*** Block opens ***

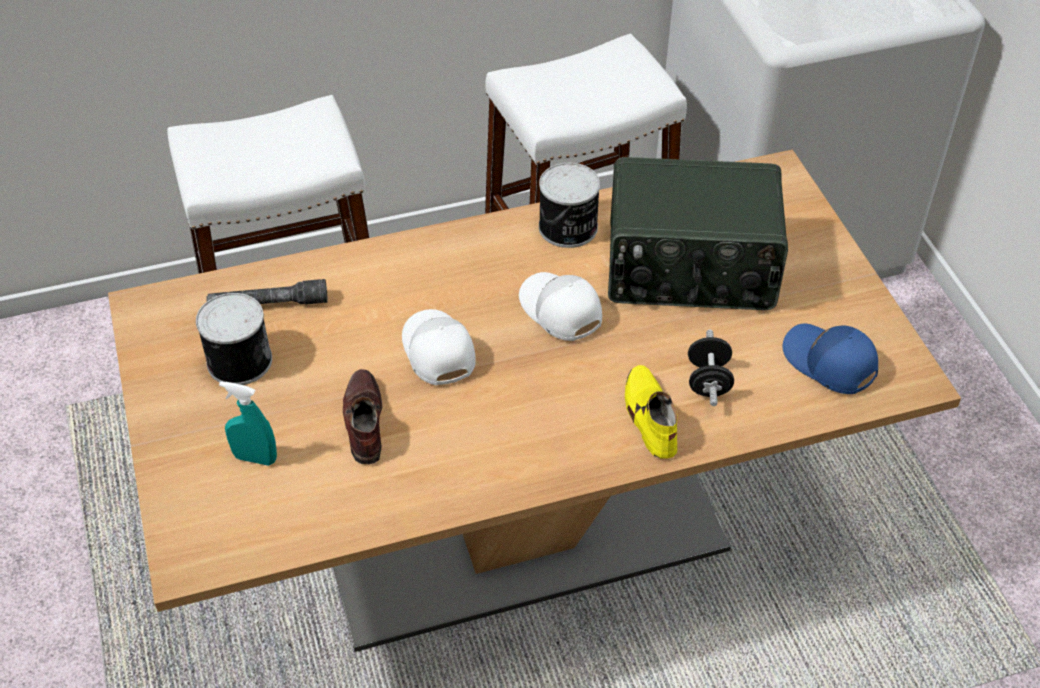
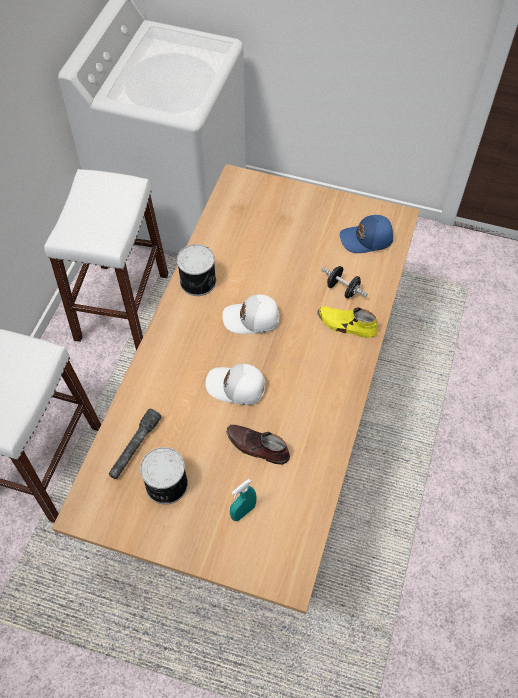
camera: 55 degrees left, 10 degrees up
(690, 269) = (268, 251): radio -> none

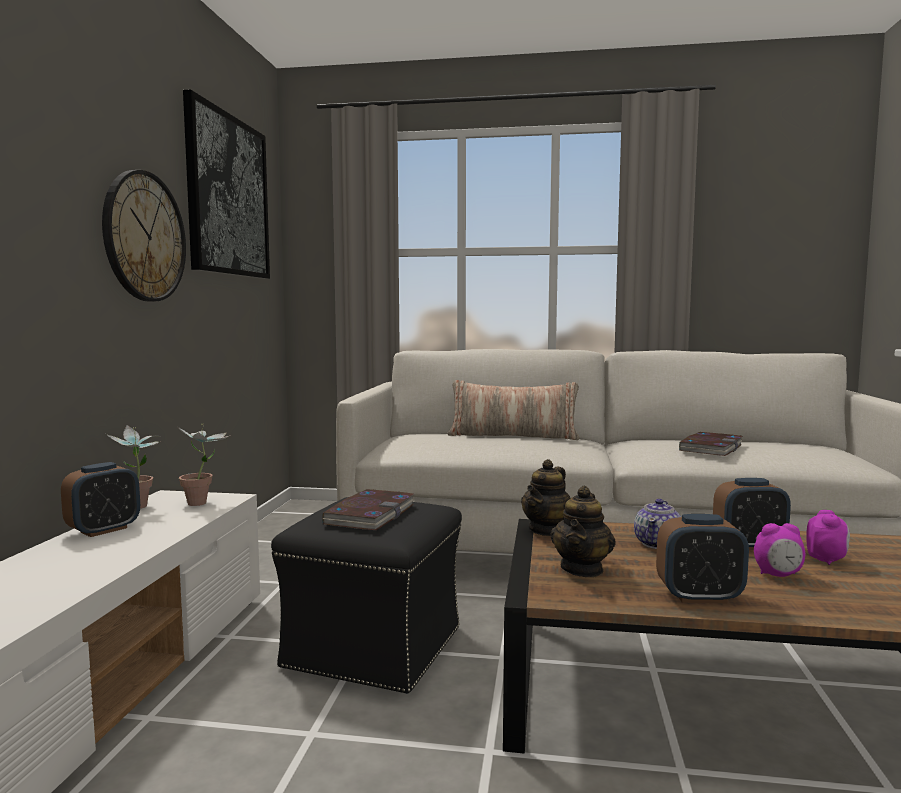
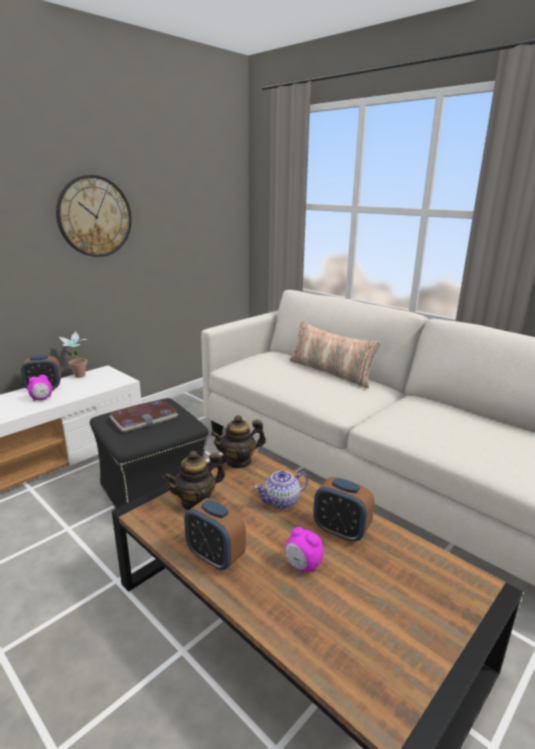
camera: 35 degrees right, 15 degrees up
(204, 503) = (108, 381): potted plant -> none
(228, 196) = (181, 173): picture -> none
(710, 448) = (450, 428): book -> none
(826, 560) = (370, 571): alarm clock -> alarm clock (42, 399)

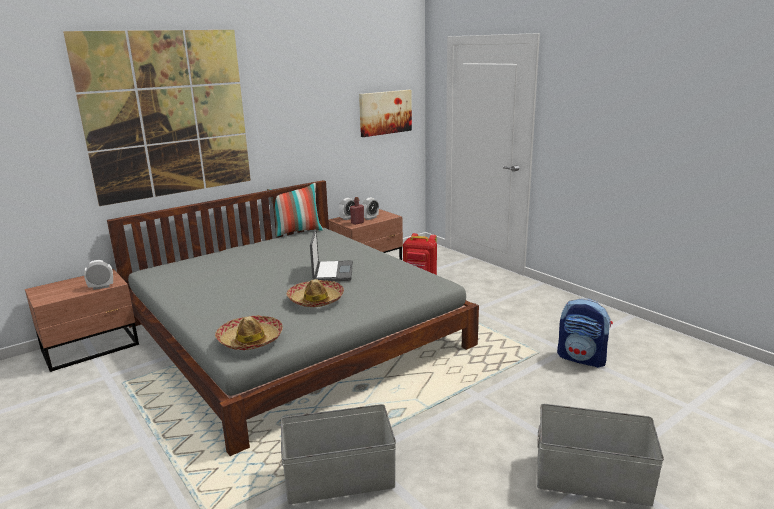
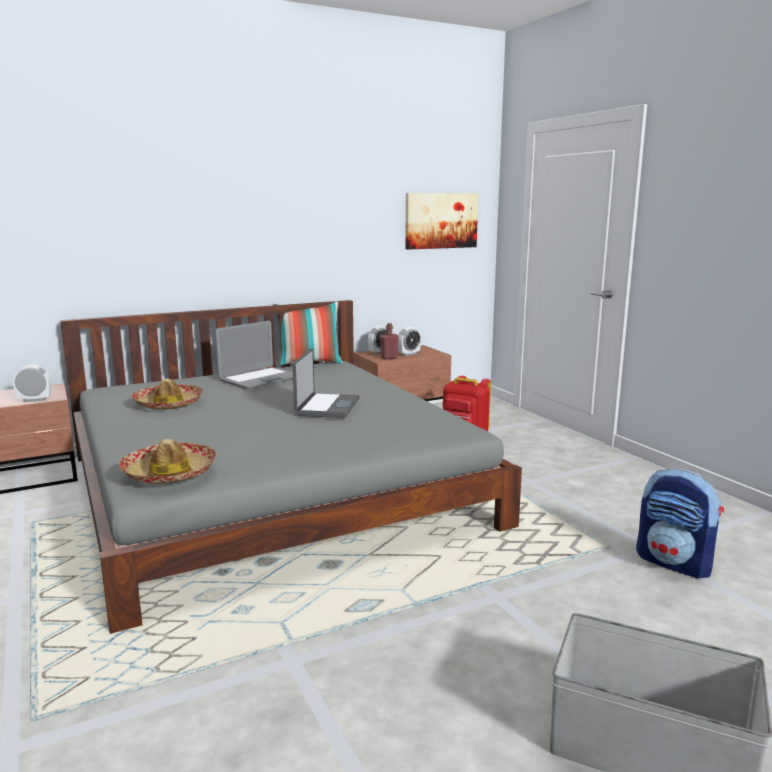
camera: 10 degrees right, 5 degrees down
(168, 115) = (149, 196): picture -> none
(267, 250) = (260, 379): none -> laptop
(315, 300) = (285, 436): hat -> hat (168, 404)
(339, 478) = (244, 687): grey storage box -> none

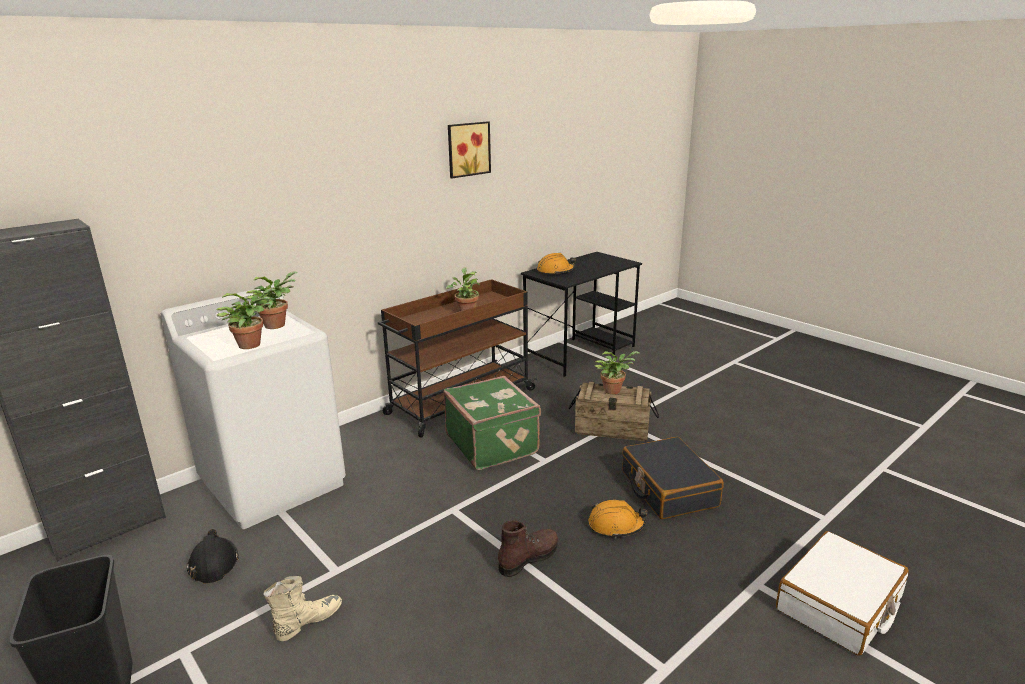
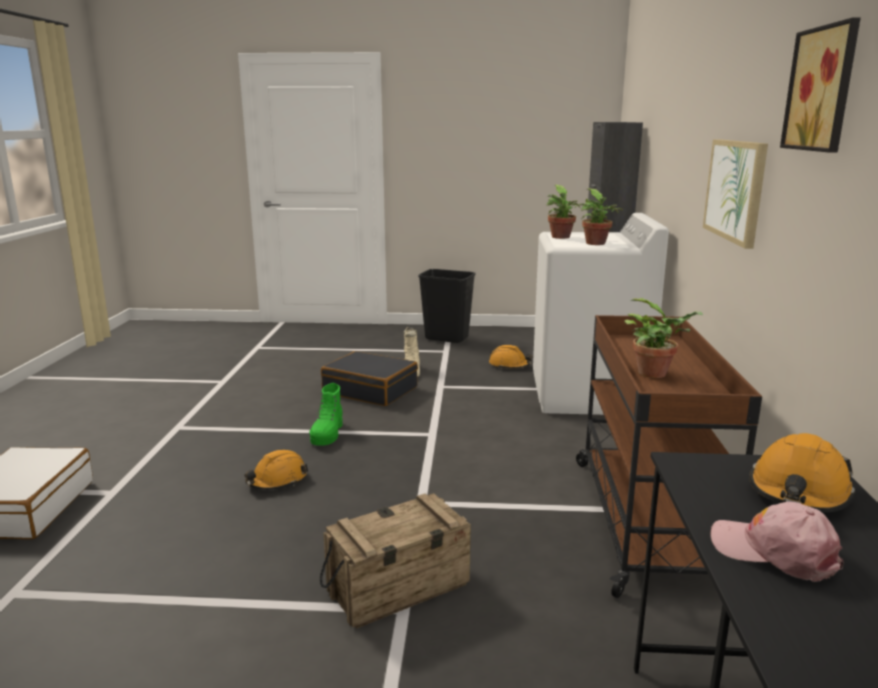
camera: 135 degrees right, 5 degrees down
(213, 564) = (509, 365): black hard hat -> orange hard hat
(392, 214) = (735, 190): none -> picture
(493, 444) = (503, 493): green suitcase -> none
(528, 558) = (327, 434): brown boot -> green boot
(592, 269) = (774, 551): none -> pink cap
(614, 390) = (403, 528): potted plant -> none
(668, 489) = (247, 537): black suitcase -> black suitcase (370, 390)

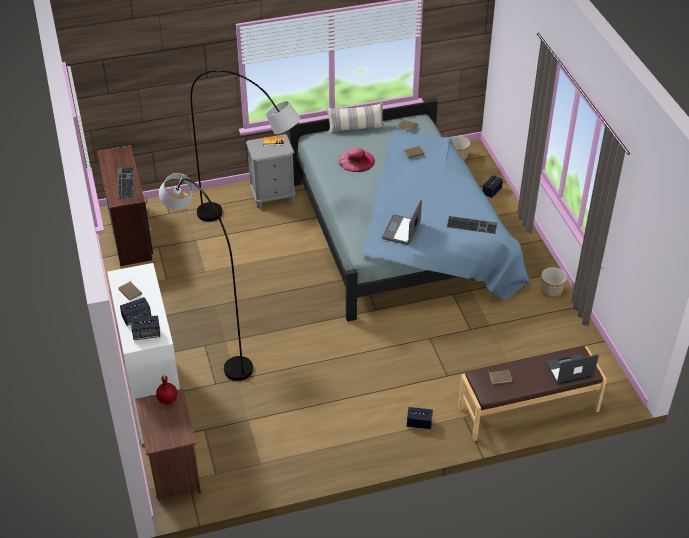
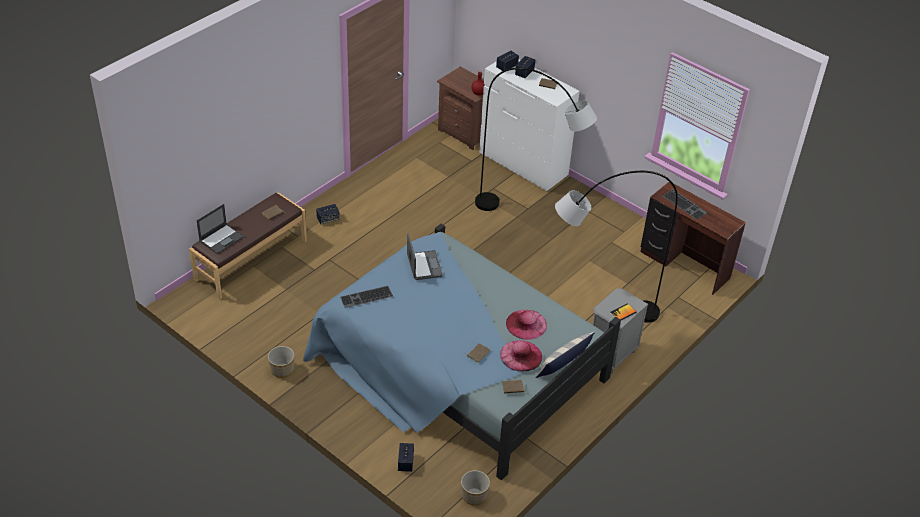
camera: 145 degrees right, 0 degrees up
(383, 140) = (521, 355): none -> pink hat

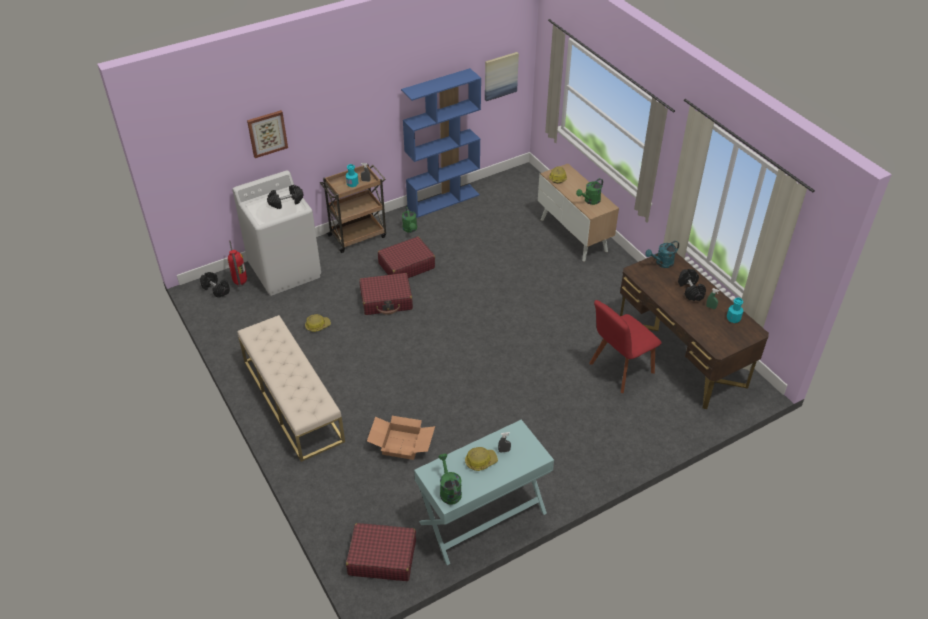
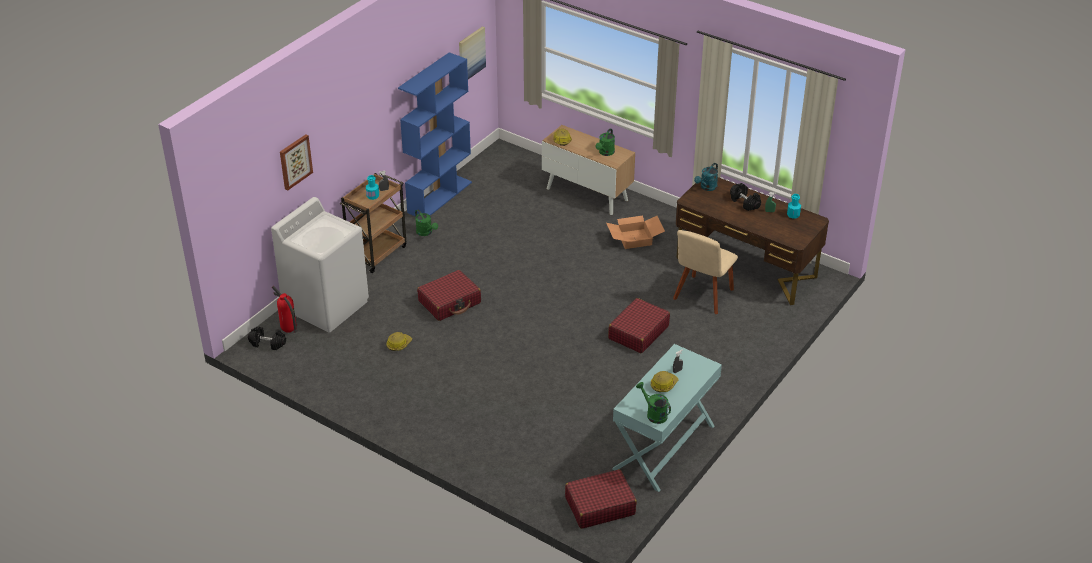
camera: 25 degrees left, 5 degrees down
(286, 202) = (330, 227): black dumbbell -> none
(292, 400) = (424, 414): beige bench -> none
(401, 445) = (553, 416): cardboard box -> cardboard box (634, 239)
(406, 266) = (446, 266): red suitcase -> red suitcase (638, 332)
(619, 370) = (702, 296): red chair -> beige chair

*** Block closes ***

▶ Work order
Repeat the listing verbatim, pictures excluded.

▶ Answer space
camera: 55 degrees left, 10 degrees up
(690, 269) = (268, 251): radio -> none

camera: 35 degrees right, 15 degrees up
(204, 503) = (108, 381): potted plant -> none
(228, 196) = (181, 173): picture -> none
(710, 448) = (450, 428): book -> none
(826, 560) = (370, 571): alarm clock -> alarm clock (42, 399)

camera: 10 degrees right, 5 degrees down
(168, 115) = (149, 196): picture -> none
(267, 250) = (260, 379): none -> laptop
(315, 300) = (285, 436): hat -> hat (168, 404)
(339, 478) = (244, 687): grey storage box -> none

camera: 135 degrees right, 5 degrees down
(213, 564) = (509, 365): black hard hat -> orange hard hat
(392, 214) = (735, 190): none -> picture
(493, 444) = (503, 493): green suitcase -> none
(528, 558) = (327, 434): brown boot -> green boot
(592, 269) = (774, 551): none -> pink cap
(614, 390) = (403, 528): potted plant -> none
(668, 489) = (247, 537): black suitcase -> black suitcase (370, 390)

camera: 145 degrees right, 0 degrees up
(383, 140) = (521, 355): none -> pink hat

camera: 25 degrees left, 5 degrees down
(286, 202) = (330, 227): black dumbbell -> none
(292, 400) = (424, 414): beige bench -> none
(401, 445) = (553, 416): cardboard box -> cardboard box (634, 239)
(406, 266) = (446, 266): red suitcase -> red suitcase (638, 332)
(619, 370) = (702, 296): red chair -> beige chair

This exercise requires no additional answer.